2139 Makharadze

Discovery
- Discovered by: T. Smirnova
- Discovery site: Crimean Astrophysical Obs.
- Discovery date: 30 June 1970

Designations
- Named after: Ozurgeti (Georgian city)
- Alternative designations: 1970 MC · 1928 TF 1955 SS_{1} · 1955 UA_{1} 1970 PJ · 1974 QN 1977 ER_{1} · A924 RB
- Minor planet category: main-belt · Nysa-Polana complex

Orbital characteristics
- Epoch 4 September 2017 (JD 2458000.5)
- Uncertainty parameter 0
- Observation arc: 91.98 yr (33,594 days)
- Aphelion: 2.9242 AU
- Perihelion: 1.9997 AU
- Semi-major axis: 2.4619 AU
- Eccentricity: 0.1878
- Orbital period (sidereal): 3.86 yr (1,411 days)
- Mean anomaly: 54.791°
- Mean motion: 0° 15^{m} 18.36^{s} / day
- Inclination: 2.1801°
- Longitude of ascending node: 256.16°
- Argument of perihelion: 67.561°

Physical characteristics
- Dimensions: 8 km (calculated) 17.240±0.092 km
- Synodic rotation period: 11.9759 h
- Geometric albedo: 0.045±0.007
- Spectral type: Tholen = F · F B–V = 0.653 U–B = 0.231
- Absolute magnitude (H): 12.80

= 2139 Makharadze =

Rare-type main-belt asteroid

2139 Makharadze, provisional designation , is a rare-type asteroid from the inner region of the asteroid belt, approximately 14 km in diameter. It was discovered on 30 June 1970, by Russian astronomer Tamara Smirnova at the Crimean Astrophysical Observatory in Nauchnyj.

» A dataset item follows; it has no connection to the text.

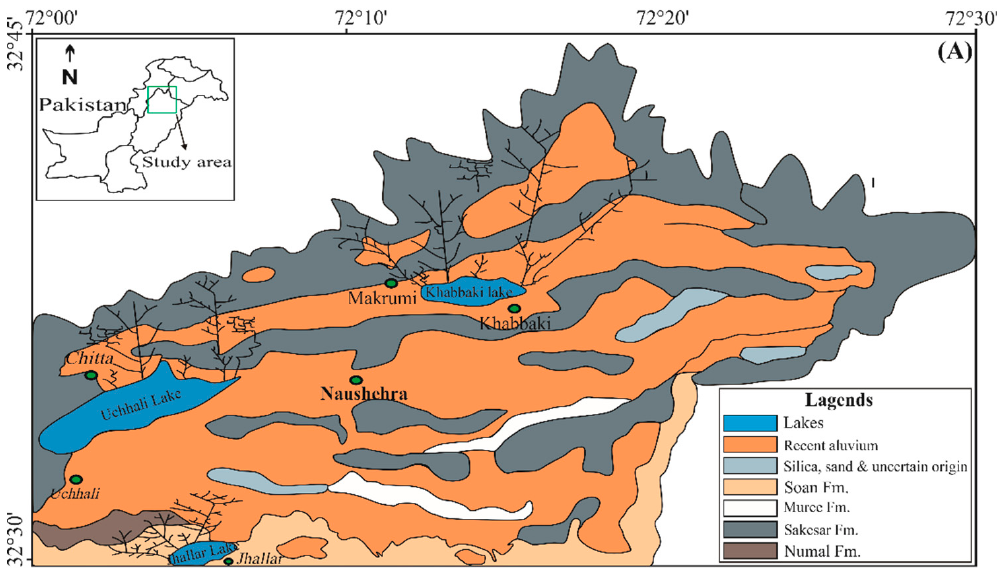
Figure 2. ( A ) Location map of the Uchhali complex, Soan–Sakesar Valley, Salt Range, Pakistan. The lithology of the study area is also reported (modified from [25,44,45]). ( B ) Stratigraphic column of the study area. The Sakesar and Muree formations represent the main water-bearing formations. 2.1. Hydrogeology and Climate Conditions Previous studies identified two major formations from the Eocene and Miocene ages as the major water resources of the Soan-Sakesar aquifer system [44,45]: the Sakesar Formation (limestone) of the Chharat group (Eocene age) is a freshwater formation and the Murree Formation of the Rawalpindi group (Miocene age) is brackish (Figure 2). Rainwater infiltration is the primary source of the groundwater (GW) recharge [25,45]. However, all three lakes are mainly fed by local rainfall, small springs, seepage from the adjacent irrigated land, and run-off from the surrounding hills of the Salt Range. The study area has a drainage pattern that is mostly dendritic (in which the streams randomly flow in all directions; Figure 2A). However, trellis (characterized by parallel main streams intersected perpendicularly, or nearly perpendicularly, by their tributaries) and rectangular patterns (a drainage pattern in which the tributaries intersect perpendicularly the main streams, and exhibit sections of approximately the same length, which form rectangular shapes) can easily be observed in the SE portion of the area. These patterns are mostly observed on Sakesar limestones due to chemical weathering. The Sakesar limestone anticlines are acting as a watershed and control the drainage system of the area [44]. Although GW pumping started in the late 1960s and peaked after 2000, it caused an added alteration of the GW flow system [14]. While percolation is the major recharge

== Orbit and classification ==

Makharadze belongs to the Nysa-Polana complex of asteroids. It orbits the Sun in the inner main-belt at a distance of 2.0–2.9 AU once every 3 years and 10 months (1,411 days). Its orbit has an eccentricity of 0.19 and an inclination of 2° with respect to the ecliptic.

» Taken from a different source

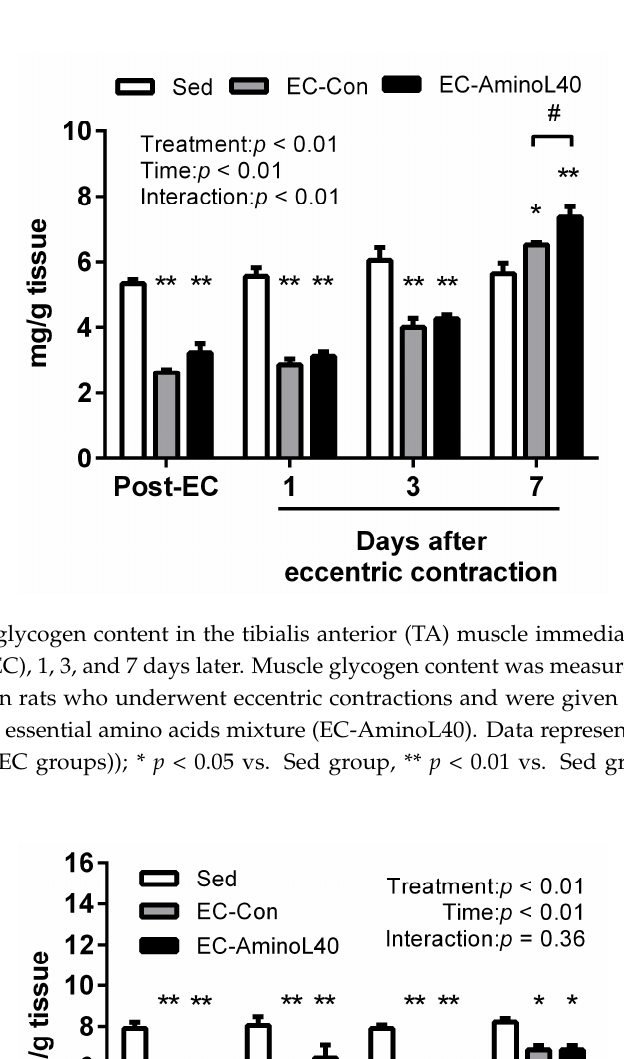
Figure 2. Adenosine tri-phosphate (ATP) content in the tibialis anterior (TA) muscle immediately after eccentric contraction (Post-EC), 1, 3, and 7 days later. ATP was measured in the sedentary group (Sed), and in rats who underwent eccentric contractions and were given water (EC-Con) or a leucine-enriched essential amino acids mixture (EC-AminoL40). Data represent the mean ± SEM ( n = 4 (Sed) or 5 (EC groups)). * and ** p < 0.05 and < 0.01 vs. Sed group at the same time point,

== Physical characteristics ==

In the Tholen classification, Makharadze is a F-type asteroid. It has a rotation period of 11.9759 hours with a brightness variation of 0.38 magnitude.

== Naming ==

This minor planet was named after the Georgian city of Ozurgeti, formerly known as Makharadze. Makharadze is the twin city of Genichesk, Tamara Smirnova's Ukrainian birthplace. The approved naming citation was published on 8 February 1982 (M.P.C. 6647).